Can I be certain that using pthread_kill to send a realtime signal will always suceed?


The context ...

See the posix signals and the two delivery mechanisms: a kind of flag mechanism, then dealing with the original or standard signals, and a queue mechanism, when dealing with the extended, aka realtime signals.

So I know (or presume) that a call to pthread_kill while passing, as arguments, a standard signal and a valid thread, will always suceed.

In contrast, we have that a call to sigqueue while passing, as arguments, a valid and reachable process id, as well as valids signal and value, will fail and return the EAGAIN error, when the signal queue is full.

Ignore that while the former function points to a thread, the latter points to a process: the focus here is in the guarantee of delivery.

The doubt ...

What I wonder is: what can I expect when using pthread_kill to send realtime signals? Because once the interface does not specify EAGAIN as a possible error, then if blindly based on the interface specification (as I can see in the man pages), I can presume that the call will always suceed.

Is this right? Or there is some kind of catch I'm not seeing?

I could not find, in the docs or questions I saw until now, a clear answer to that.

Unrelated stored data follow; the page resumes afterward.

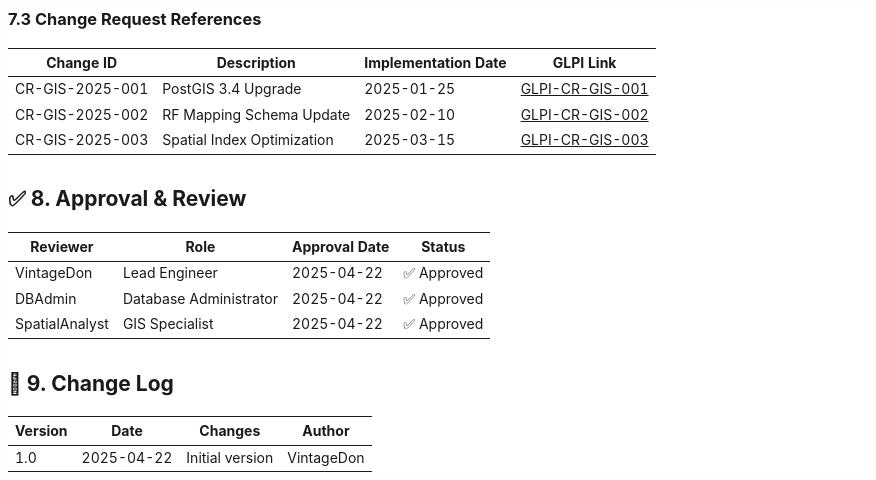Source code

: ### **7.3 Change Request References**

| **Change ID** | **Description** | **Implementation Date** | **GLPI Link** |
|--------------|----------------|------------------------|---------------|
| CR-GIS-2025-001 | PostGIS 3.4 Upgrade | 2025-01-25 | [GLPI-CR-GIS-001](https://glpi.lab.local/CR-GIS-2025-001) |
| CR-GIS-2025-002 | RF Mapping Schema Update | 2025-02-10 | [GLPI-CR-GIS-002](https://glpi.lab.local/CR-GIS-2025-002) |
| CR-GIS-2025-003 | Spatial Index Optimization | 2025-03-15 | [GLPI-CR-GIS-003](https://glpi.lab.local/CR-GIS-2025-003) |

## ✅ **8. Approval & Review**

| **Reviewer** | **Role** | **Approval Date** | **Status** |
|-------------|---------|------------------|------------|
| VintageDon | Lead Engineer | 2025-04-22 | ✅ Approved |
| DBAdmin | Database Administrator | 2025-04-22 | ✅ Approved |
| SpatialAnalyst | GIS Specialist | 2025-04-22 | ✅ Approved |

## 📜 **9. Change Log**

| **Version** | **Date** | **Changes** | **Author** |
|------------|---------|-------------|------------|
| 1.0 | 2025-04-22 | Initial version | VintageDon |
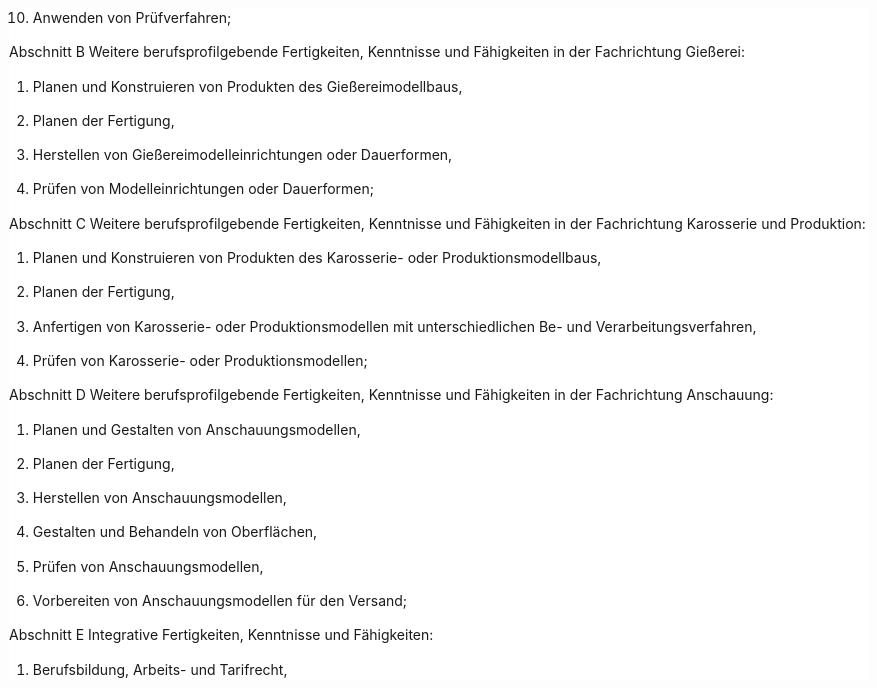 
10. Anwenden von Prüfverfahren;



Abschnitt B
Weitere berufsprofilgebende Fertigkeiten, Kenntnisse und Fähigkeiten
in der Fachrichtung Gießerei:

1.  Planen und Konstruieren von Produkten des Gießereimodellbaus,


2.  Planen der Fertigung,


3.  Herstellen von Gießereimodelleinrichtungen oder Dauerformen,


4.  Prüfen von Modelleinrichtungen oder Dauerformen;



Abschnitt C
Weitere berufsprofilgebende Fertigkeiten, Kenntnisse und Fähigkeiten
in der Fachrichtung Karosserie und Produktion:

1.  Planen und Konstruieren von Produkten des Karosserie- oder
    Produktionsmodellbaus,


2.  Planen der Fertigung,


3.  Anfertigen von Karosserie- oder Produktionsmodellen mit
    unterschiedlichen Be- und Verarbeitungsverfahren,


4.  Prüfen von Karosserie- oder Produktionsmodellen;



Abschnitt D
Weitere berufsprofilgebende Fertigkeiten, Kenntnisse und Fähigkeiten
in der Fachrichtung Anschauung:

1.  Planen und Gestalten von Anschauungsmodellen,


2.  Planen der Fertigung,


3.  Herstellen von Anschauungsmodellen,


4.  Gestalten und Behandeln von Oberflächen,


5.  Prüfen von Anschauungsmodellen,


6.  Vorbereiten von Anschauungsmodellen für den Versand;



Abschnitt E
Integrative Fertigkeiten, Kenntnisse und Fähigkeiten:

1.  Berufsbildung, Arbeits- und Tarifrecht,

EDIT: to clarify about the possible meanings pointed out by John Bollinger through his answer, follows.

I assumed "realtime" as a short term referring to "signal numbers between SIGRTMIN ... SIGRTMAX". Dont't known if this assumption is right. And (wrongly it seems) that this range determined the delivery mechanism .. queue of something else.


Solution

  • What I wonder is: what can I expect when using pthread_kill to send realtime signals?

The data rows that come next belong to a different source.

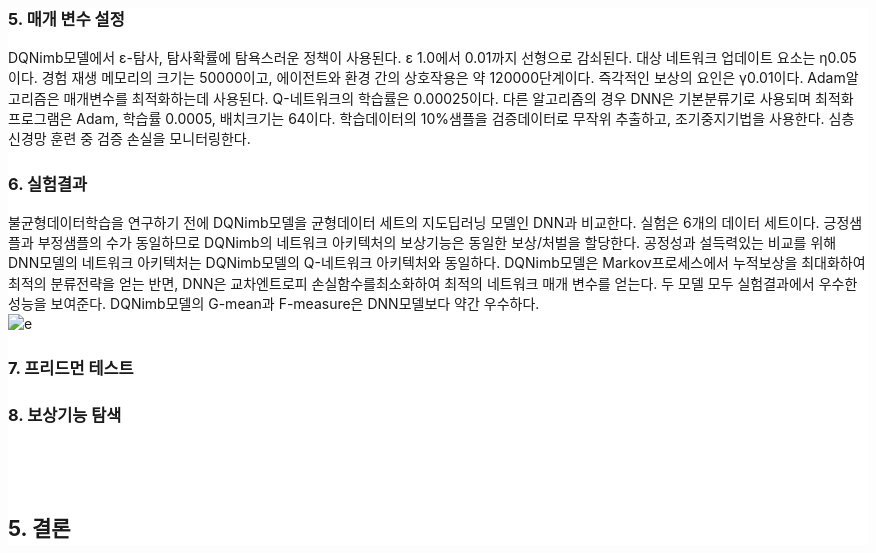 ### **5. 매개 변수 설정**  
DQNimb모델에서 ε-탐사, 탐사확률에 탐욕스러운 정책이 사용된다. ε 1.0에서 0.01까지 선형으로 감쇠된다. 대상 네트워크 업데이트 요소는 η0.05이다. 경험 재생 메모리의 크기는 50000이고, 에이전트와 환경 간의 상호작용은 약 120000단계이다. 즉각적인 보상의 요인은 γ0.01이다. Adam알고리즘은 매개변수를 최적화하는데 사용된다. Q-네트워크의 학습률은 0.00025이다. 다른 알고리즘의 경우 DNN은 기본분류기로 사용되며 최적화 프로그램은 Adam, 학습률 0.0005, 배치크기는 64이다. 학습데이터의 10%샘플을 검증데이터로 무작위 추출하고, 조기중지기법을 사용한다. 심층 신경망 훈련 중 검증 손실을 모니터링한다.  

### **6. 실험결과**  
불균형데이터학습을 연구하기 전에 DQNimb모델을 균형데이터 세트의 지도딥러닝 모델인 DNN과 비교한다. 실험은 6개의 데이터 세트이다. 긍정샘플과 부정샘플의 수가 동일하므로 DQNimb의 네트워크 아키텍처의 보상기능은 동일한 보상/처벌을 할당한다. 공정성과 설득력있는 비교를 위해 DNN모델의 네트워크 아키텍처는 DQNimb모델의 Q-네트워크 아키텍처와 동일하다. DQNimb모델은 Markov프로세스에서 누적보상을 최대화하여 최적의 분류전략을 얻는 반면, DNN은 교차엔트로피 손실함수를최소화하여 최적의 네트워크 매개 변수를 얻는다. 두 모델 모두 실험결과에서 우수한 성능을 보여준다. DQNimb모델의 G-mean과 F-measure은 DNN모델보다 약간 우수하다.  
![e](https://user-images.githubusercontent.com/59431387/104850289-93085b00-5931-11eb-8118-9dab98cd2a14.PNG)

### **7. 프리드먼 테스트**  
### **8. 보상기능 탐색**  

<br/></br>
## **5. 결론**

    It's unclear whether you can do that at all, depending in part on what you mean by "send realtime signals". In particular, although POSIX does attribute special delivery-order semantics to signal numbers between SIGRTMIN and SIGRTMAX, inclusive, it seems not to say that signals in that range are automatically queued. Nor that signals outside that range are never queued. On the contrary, it associates signal queuing with the manner in which signals are raised:

    Some signal-generating functions, such as high-resolution timer expiration, asynchronous I/O completion, interprocess message arrival, and the sigqueue() function, support the specification of an application-defined value [...] When a signal is generated by the sigqueue() function or any signal-generating function that supports the specification of an application-defined value, the signal shall be marked pending and, if the SA_SIGINFO flag is set for that signal, the signal shall be queued to the process along with the application-specified signal value. [...] It is unspecified whether signals so generated are queued when the SA_SIGINFO flag is not set for that signal.

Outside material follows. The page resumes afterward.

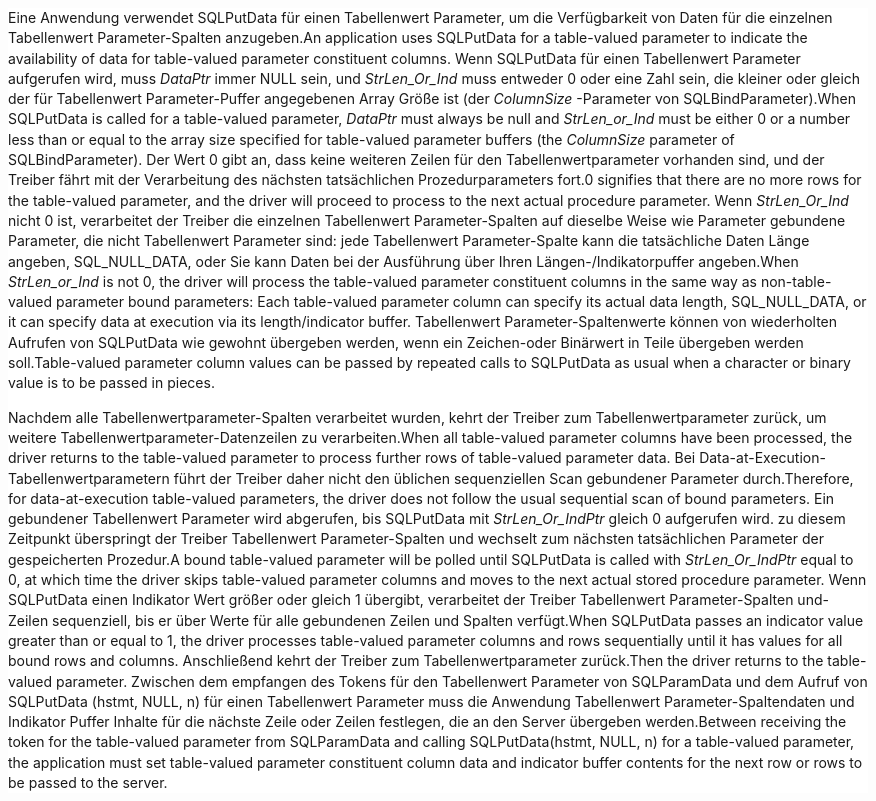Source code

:  <span data-ttu-id="5d99d-142">Eine Anwendung verwendet SQLPutData für einen Tabellenwert Parameter, um die Verfügbarkeit von Daten für die einzelnen Tabellenwert Parameter-Spalten anzugeben.</span><span class="sxs-lookup"><span data-stu-id="5d99d-142">An application uses SQLPutData for a table-valued parameter to indicate the availability of data for table-valued parameter constituent columns.</span></span> <span data-ttu-id="5d99d-143">Wenn SQLPutData für einen Tabellenwert Parameter aufgerufen wird, muss *DataPtr* immer NULL sein, und *StrLen_Or_Ind* muss entweder 0 oder eine Zahl sein, die kleiner oder gleich der für Tabellenwert Parameter-Puffer angegebenen Array Größe ist (der *ColumnSize* -Parameter von SQLBindParameter).</span><span class="sxs-lookup"><span data-stu-id="5d99d-143">When SQLPutData is called for a table-valued parameter, *DataPtr* must always be null and *StrLen_or_Ind* must be either 0 or a number less than or equal to the array size specified for table-valued parameter buffers (the *ColumnSize* parameter of SQLBindParameter).</span></span> <span data-ttu-id="5d99d-144">Der Wert 0 gibt an, dass keine weiteren Zeilen für den Tabellenwertparameter vorhanden sind, und der Treiber fährt mit der Verarbeitung des nächsten tatsächlichen Prozedurparameters fort.</span><span class="sxs-lookup"><span data-stu-id="5d99d-144">0 signifies that there are no more rows for the table-valued parameter, and the driver will proceed to process to the next actual procedure parameter.</span></span> <span data-ttu-id="5d99d-145">Wenn *StrLen_Or_Ind* nicht 0 ist, verarbeitet der Treiber die einzelnen Tabellenwert Parameter-Spalten auf dieselbe Weise wie Parameter gebundene Parameter, die nicht Tabellenwert Parameter sind: jede Tabellenwert Parameter-Spalte kann die tatsächliche Daten Länge angeben, SQL_NULL_DATA, oder Sie kann Daten bei der Ausführung über Ihren Längen-/Indikatorpuffer angeben.</span><span class="sxs-lookup"><span data-stu-id="5d99d-145">When *StrLen_or_Ind* is not 0, the driver will process the table-valued parameter constituent columns in the same way as non-table-valued parameter bound parameters: Each table-valued parameter column can specify its actual data length, SQL_NULL_DATA, or it can specify data at execution via its length/indicator buffer.</span></span> <span data-ttu-id="5d99d-146">Tabellenwert Parameter-Spaltenwerte können von wiederholten Aufrufen von SQLPutData wie gewohnt übergeben werden, wenn ein Zeichen-oder Binärwert in Teile übergeben werden soll.</span><span class="sxs-lookup"><span data-stu-id="5d99d-146">Table-valued parameter column values can be passed by repeated calls to SQLPutData as usual when a character or binary value is to be passed in pieces.</span></span>  
  
 <span data-ttu-id="5d99d-147">Nachdem alle Tabellenwertparameter-Spalten verarbeitet wurden, kehrt der Treiber zum Tabellenwertparameter zurück, um weitere Tabellenwertparameter-Datenzeilen zu verarbeiten.</span><span class="sxs-lookup"><span data-stu-id="5d99d-147">When all table-valued parameter columns have been processed, the driver returns to the table-valued parameter to process further rows of table-valued parameter data.</span></span> <span data-ttu-id="5d99d-148">Bei Data-at-Execution-Tabellenwertparametern führt der Treiber daher nicht den üblichen sequenziellen Scan gebundener Parameter durch.</span><span class="sxs-lookup"><span data-stu-id="5d99d-148">Therefore, for data-at-execution table-valued parameters, the driver does not follow the usual sequential scan of bound parameters.</span></span> <span data-ttu-id="5d99d-149">Ein gebundener Tabellenwert Parameter wird abgerufen, bis SQLPutData mit *StrLen_Or_IndPtr* gleich 0 aufgerufen wird. zu diesem Zeitpunkt überspringt der Treiber Tabellenwert Parameter-Spalten und wechselt zum nächsten tatsächlichen Parameter der gespeicherten Prozedur.</span><span class="sxs-lookup"><span data-stu-id="5d99d-149">A bound table-valued parameter will be polled until SQLPutData is called with *StrLen_Or_IndPtr* equal to 0, at which time the driver skips table-valued parameter columns and moves to the next actual stored procedure parameter.</span></span>  <span data-ttu-id="5d99d-150">Wenn SQLPutData einen Indikator Wert größer oder gleich 1 übergibt, verarbeitet der Treiber Tabellenwert Parameter-Spalten und-Zeilen sequenziell, bis er über Werte für alle gebundenen Zeilen und Spalten verfügt.</span><span class="sxs-lookup"><span data-stu-id="5d99d-150">When SQLPutData passes an indicator value greater than or equal to 1, the driver processes table-valued parameter columns and rows sequentially until it has values for all bound rows and columns.</span></span> <span data-ttu-id="5d99d-151">Anschließend kehrt der Treiber zum Tabellenwertparameter zurück.</span><span class="sxs-lookup"><span data-stu-id="5d99d-151">Then the driver returns to the table-valued parameter.</span></span> <span data-ttu-id="5d99d-152">Zwischen dem empfangen des Tokens für den Tabellenwert Parameter von SQLParamData und dem Aufruf von SQLPutData (hstmt, NULL, n) für einen Tabellenwert Parameter muss die Anwendung Tabellenwert Parameter-Spaltendaten und Indikator Puffer Inhalte für die nächste Zeile oder Zeilen festlegen, die an den Server übergeben werden.</span><span class="sxs-lookup"><span data-stu-id="5d99d-152">Between receiving the token for the table-valued parameter from SQLParamData and calling SQLPutData(hstmt, NULL, n) for a table-valued parameter, the application must set table-valued parameter constituent column data and indicator buffer contents for the next row or rows to be passed to the server.</span></span>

    So if by "send realtime signals" you mean "cause a signal to be queued for delivery" then I don't think pthread_kill() has that feature. At minimum, POSIX does not specify that it does. On the other hand, if you mean "send a signal in the range SIGRTMIN ... SIGRTMAX" then POSIX does not say that the signal will necessarily be queued, instead of delivered like any another signal, or even that pthread_kill() will send it at all (as far as the spec is concerned, it could fail with EINVAL instead).

    Because once the interface does not specify EAGAIN as a possible error, then if blindly based on the interface specification (as I can see in the man pages), I can presume that the call will always suceed.

    Is this right? Or there is some kind of catch I'm not seeing?

    No, that does not seem to be right. POSIX does not require pthread_kill() to send signals in the range SIGRTMIN ... SIGRTMAX. It can fail with EINVAL instead. And if it does send them, then POSIX does not require it to queue them.